Songs and music associated with the Negro and published in America before 1820 are extremely rare. The earliest mention of a negro song being done in character is DEAR HEART! WHAT A TERRIBLE LIFE AM I LED, sung by Lewis Hallam the younger in Bickerstaffe's "The Padlock" on May 29, 1769 at the theatre in John Street, New York. Mr. Hallam appeared in the character of Mungo.
BONJA SONG. J. A. & W. Geib. New York. [ca. 1818]
A Favorite Negro Air For The Piano-Forte, Dedicated To Georgeiana. 4 pp., p. 4 blank. Plate Mark 26 at bottom of p. 1 only.
CELEBRATED NEGRO MARCH IN PAUL AND VIRGINIA, THE. I. and M. Paff. New York. [ca. 1800]
[Music by] Reeve.  leaf.
DESPONDING NEGRO, THE. Carr & Co. Philadelphia. 
A Favorite Song. Price 20 Cents  pp., pp. 1 and 4 blank.
DO I DO I DON'T DO NOTHING. G. Willig Baltimore. 1825
Negro Song. Arranged by an Amateur.  leaf.
I SOLD A GUILTLESS NEGRO BOY. [ W. Norman. Boston. ca. 1796]

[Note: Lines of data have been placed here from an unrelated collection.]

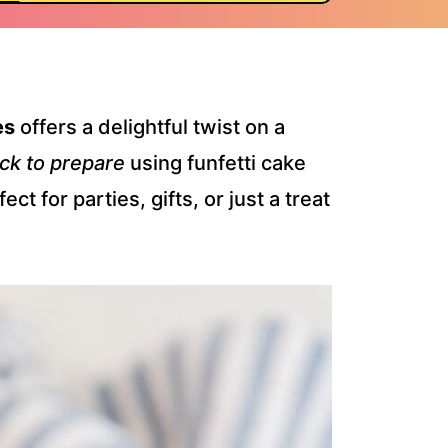
es
offers a delightful twist on a
ck to prepare
using funfetti cake
t for parties, gifts, or just a treat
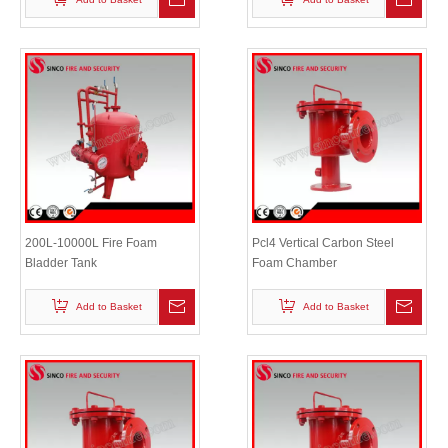
200L-10000L Fire Foam
Pcl4 Vertical Carbon Steel
Bladder Tank
Foam Chamber
Add to Basket
Add to Basket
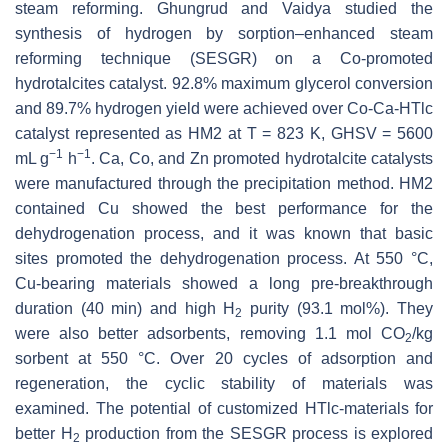
steam reforming. Ghungrud and Vaidya studied the
synthesis of hydrogen by sorption–enhanced steam
reforming technique (SESGR) on a Co-promoted
hydrotalcites catalyst. 92.8% maximum glycerol conversion
and 89.7% hydrogen yield were achieved over Co-Ca-HTlc
catalyst represented as HM2 at T = 823 K, GHSV = 5600
−1
−1
mL g
h
. Ca, Co, and Zn promoted hydrotalcite catalysts
were manufactured through the precipitation method. HM2
contained Cu showed the best performance for the
dehydrogenation process, and it was known that basic
sites promoted the dehydrogenation process. At 550 °C,
Cu-bearing materials showed a long pre-breakthrough
duration (40 min) and high H
purity (93.1 mol%). They
2
were also better adsorbents, removing 1.1 mol CO
/kg
2
sorbent at 550 °C. Over 20 cycles of adsorption and
regeneration, the cyclic stability of materials was
examined. The potential of customized HTlc-materials for
better H
production from the SESGR process is explored
2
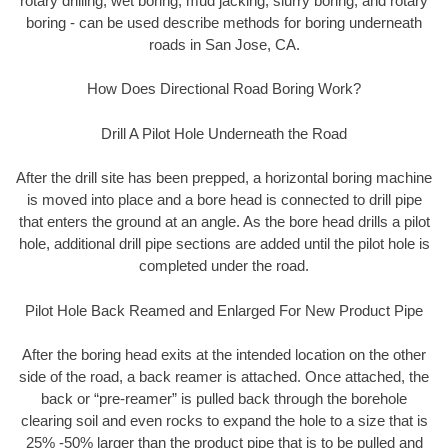
rotary drilling, wet boring, mud jacking, slurry boring, and rotary
boring - can be used describe methods for boring underneath
roads in San Jose, CA.
How Does Directional Road Boring Work?
Drill A Pilot Hole Underneath the Road
After the drill site has been prepped, a horizontal boring machine
is moved into place and a bore head is connected to drill pipe
that enters the ground at an angle. As the bore head drills a pilot
hole, additional drill pipe sections are added until the pilot hole is
completed under the road.
Pilot Hole Back Reamed and Enlarged For New Product Pipe
After the boring head exits at the intended location on the other
side of the road, a back reamer is attached. Once attached, the
back or “pre-reamer” is pulled back through the borehole
clearing soil and even rocks to expand the hole to a size that is
25% -50% larger than the product pipe that is to be pulled and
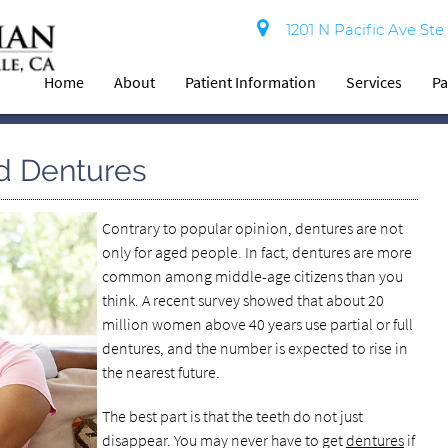
1201 N Pacific Ave Ste
Home
About
Patient Information
Services
Pa
d Dentures
Contrary to popular opinion, dentures are not
only for aged people. In fact, dentures are more
common among middle-age citizens than you
think. A recent survey showed that about 20
million women above 40 years use partial or full
dentures, and the number is expected to rise in
the nearest future.
The best part is that the teeth do not just
disappear. You may never have to get
dentures
if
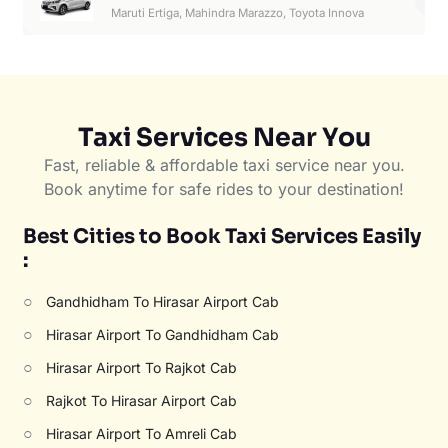
6
Maruti Ertiga, Mahindra Marazzo, Toyota Innova
Taxi Services Near You
Fast, reliable & affordable taxi service near you.
Book anytime for safe rides to your destination!
Best Cities to Book Taxi Services Easily
:
○
Gandhidham To Hirasar Airport Cab
○
Hirasar Airport To Gandhidham Cab
○
Hirasar Airport To Rajkot Cab
○
Rajkot To Hirasar Airport Cab
○
Hirasar Airport To Amreli Cab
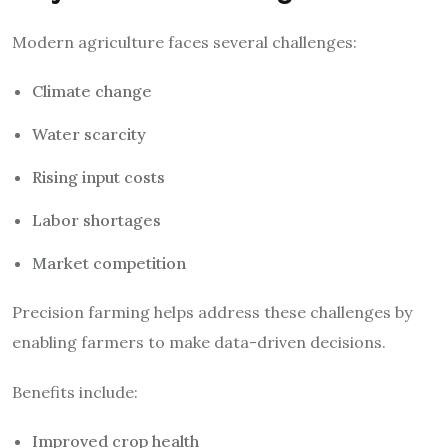
Modern agriculture faces several challenges:
Climate change
Water scarcity
Rising input costs
Labor shortages
Market competition
Precision farming helps address these challenges by
enabling farmers to make data-driven decisions.
Benefits include:
Improved crop health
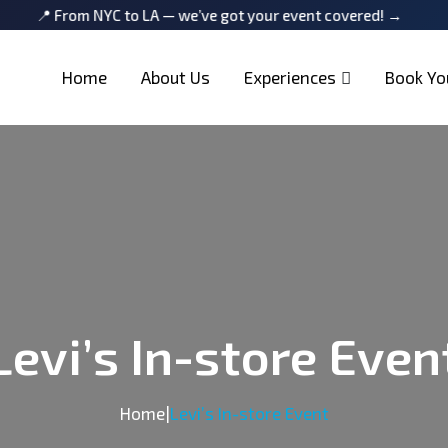
rom NYC to LA — we’ve got your event covered! →
📍 From N
Home
About Us
Experiences
Book Yo
Levi’s In-store Even
Home
|
Levi’s In-store Event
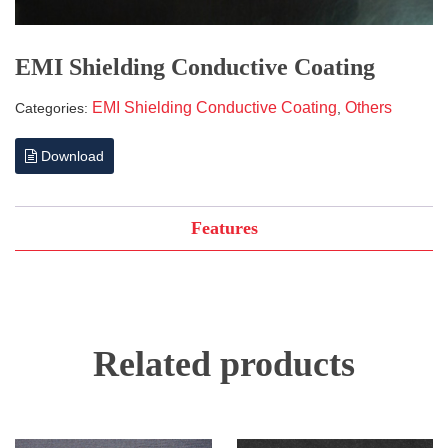
EMI Shielding Conductive Coating
EMI Shielding Conductive Coating
Others
Categories:
,
Download
Features
Related products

A Sentimental Ballad. Composed by Mr. Moulds. 4 pp., pp. 1 and 4 blank, pp. 2 and 3 numbered 14 and 15. MOORISH MARCH is included on lower half of page 15. These two pages are from "Norman's Musical Repertory," advertised in the Columbian Centinel, August 24, 1796 as "The Musical Repository."
¶ Same words and music as THE NEGRO BOY.
* MASSA GEORGEE WASHINGTON AND GENERAL LA FAYETTE. E. Riley. New York. 1824
As sung in Character, by Mr. Roberts, with unrivalled applause; at the Theatre, Chatham Gardens. Written & Composed by Micah Hawkins. Engraver and artist: D. C. Johnston. 8 pp., pp. 2 and 8 blank, pp. 6 and 7 contain only verses and talk.
Illustration: Mr. Roberts in black-face, portraying General Washington. Dressed in Continental officer's uniform, sword held at salute.